Study tracks evolution of SARS-CoV-2 virus mutations
Since COVID-19 began its menacing march across Wuhan, China, in December 2019, and then across the world, the SARS-CoV-2 virus has taken a "whatever works" strategy to ensure its replication and spread. But in a new study published in Evolutionary Bioinformatics, University of Illinois researchers and students show the virus is honing the tactics that may make it more successful and more stable.
A group of graduate students in a spring-semester Bioinformatics and Systems Biology class at Illinois tracked the mutation rate in the virus's proteome—the collection of proteins encoded by genetic material—through time, starting with the first SARS-CoV-2 genome published in January and ending more than 15,300 genomes later in May.
The team found some regions still actively spinning off new mutations, indicating continuing adaptation to the host environment. But the mutation rate in other regions showed signs of slowing, coalescing around single versions of key proteins.
"That is bad news. The virus is changing and changing, but it is keeping the things that are most useful or interesting for itself," says Gustavo Caetano-Anolles, professor of bioinformatics in the Department of Crop Sciences at Illinois and senior author on the study.
Importantly, however, the stabilization of certain proteins could be good news for the treatment of COVID-19.
According to first author Tre Tomaszewski, a doctoral student in the School of Information Sciences at Illinois, "In vaccine development, for example, you need to know what the antibodies are attaching to. New mutations could change everything, including the way proteins are constructed, their shape. An antibody target could go from the surface of a protein to being folded inside of it, and you can't get to it anymore. Knowing which proteins and structures are sticking around will provide important insights for vaccines and other therapies."

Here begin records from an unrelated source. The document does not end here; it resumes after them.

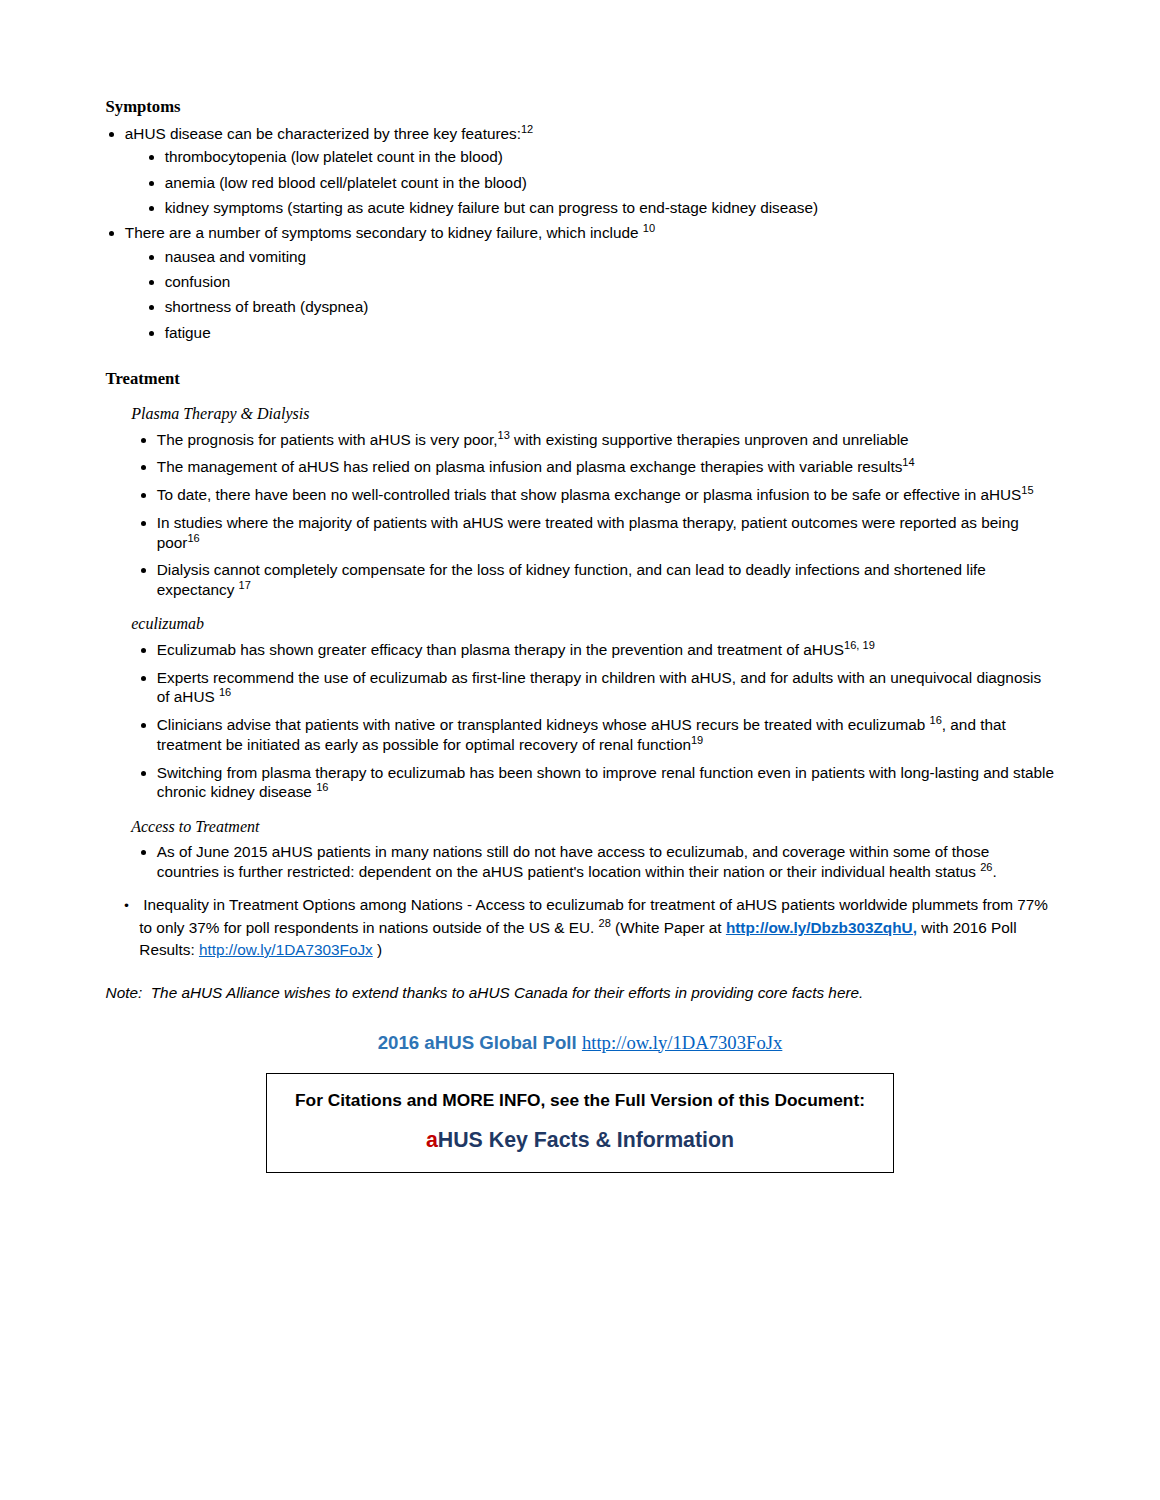Symptoms
aHUS disease can be characterized by three key features:12
thrombocytopenia (low platelet count in the blood)
anemia (low red blood cell/platelet count in the blood)
kidney symptoms (starting as acute kidney failure but can progress to end-stage kidney disease)
There are a number of symptoms secondary to kidney failure, which include 10
nausea and vomiting
confusion
shortness of breath (dyspnea)
fatigue
Treatment
Plasma Therapy & Dialysis
The prognosis for patients with aHUS is very poor,13 with existing supportive therapies unproven and unreliable
The management of aHUS has relied on plasma infusion and plasma exchange therapies with variable results14
To date, there have been no well-controlled trials that show plasma exchange or plasma infusion to be safe or effective in aHUS15
In studies where the majority of patients with aHUS were treated with plasma therapy, patient outcomes were reported as being poor16
Dialysis cannot completely compensate for the loss of kidney function, and can lead to deadly infections and shortened life expectancy 17
eculizumab
Eculizumab has shown greater efficacy than plasma therapy in the prevention and treatment of aHUS16, 19
Experts recommend the use of eculizumab as first-line therapy in children with aHUS, and for adults with an unequivocal diagnosis of aHUS 16
Clinicians advise that patients with native or transplanted kidneys whose aHUS recurs be treated with eculizumab 16, and that treatment be initiated as early as possible for optimal recovery of renal function19
Switching from plasma therapy to eculizumab has been shown to improve renal function even in patients with long-lasting and stable chronic kidney disease 16
Access to Treatment
As of June 2015 aHUS patients in many nations still do not have access to eculizumab, and coverage within some of those countries is further restricted: dependent on the aHUS patient's location within their nation or their individual health status 26.
• Inequality in Treatment Options among Nations - Access to eculizumab for treatment of aHUS patients worldwide plummets from 77% to only 37% for poll respondents in nations outside of the US & EU. 28 (White Paper at http://ow.ly/Dbzb303ZqhU, with 2016 Poll Results: http://ow.ly/1DA7303FoJx )
Note: The aHUS Alliance wishes to extend thanks to aHUS Canada for their efforts in providing core facts here.
2016 aHUS Global Poll http://ow.ly/1DA7303FoJx
For Citations and MORE INFO, see the Full Version of this Document:
aHUS Key Facts & Information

The research team documented a general slowdown in the virus's mutation rate starting in April, after an initial period of rapid change. This included stabilization within the spike protein, those pokey appendages that give coronaviruses their crowned appearance.
Within the spike, the researchers found that an amino acid at site 614 was replaced with another (aspartic acid to glycine), a mutation that took over the entire virus population during March and April.
"The spike was a completely different protein at the very beginning than it is now. You can barely find that initial version now," Tomaszewski says.
The spike protein, which is organized into two main domains, is responsible for attaching to human cells and helping inject the virus's genetic material, RNA, inside to be replicated. The 614 mutation breaks an important bond between distinct domains and protein subunits in the spike.
"For some reason, this must help the virus increase its spread and infectivity in entering the host. Or else the mutation wouldn't be kept," Caetano-Anolles says.
The 614 mutation was associated with increased viral loads and higher infectivity in a previous study, with no effect on disease severity. Yet, in another study, the mutation was linked with higher case fatality rates. Tomaszewski says although its role in virulence needs confirmation, the mutation clearly mediates entry into host cells and therefore is critical for understanding virus transmission and spread.
Remarkably, sites within two other notable proteins also became more stable starting in April, including the NSP12 polymerase protein, which duplicates RNA, and the NSP13 helicase protein, which proofreads the duplicated RNA strands.
"All three mutations seem to be coordinated with each other," Caetano-Anolles says. "They are in different molecules, but they are following the same evolutionary process."
The researchers also noted regions of the virus proteome becoming more variable through time, which they say may give us an indication of what to expect next with COVID-19. Specifically, they found increasing mutations in the nucleocapsid protein, which packages the virus's RNA after entering a host cell, and the 3a viroporin protein, which creates pores in host cells to facilitate viral release, replication, and virulence.
The research team says these are regions to watch, because increasing non-random variability in these proteins suggests the virus is actively seeking ways to improve its spread. Caetano-Anolles explains these two proteins interfere with how our bodies combat the virus. They are the main blockers of the beta-interferon pathway that make up our antiviral defenses. Their mutation could explain the uncontrolled immune responses responsible for so many COVID-19 deaths.
"Considering this virus will be in our midst for some time, we hope the exploration of mutational pathways can anticipate moving targets for speedy therapeutics and vaccine development as we prepare for the next wave," Tomaszewski says. "We, along with thousands of other researchers sequencing, uploading, and curating genome samples through the GISAID Initiative, will continue to keep track of this virus."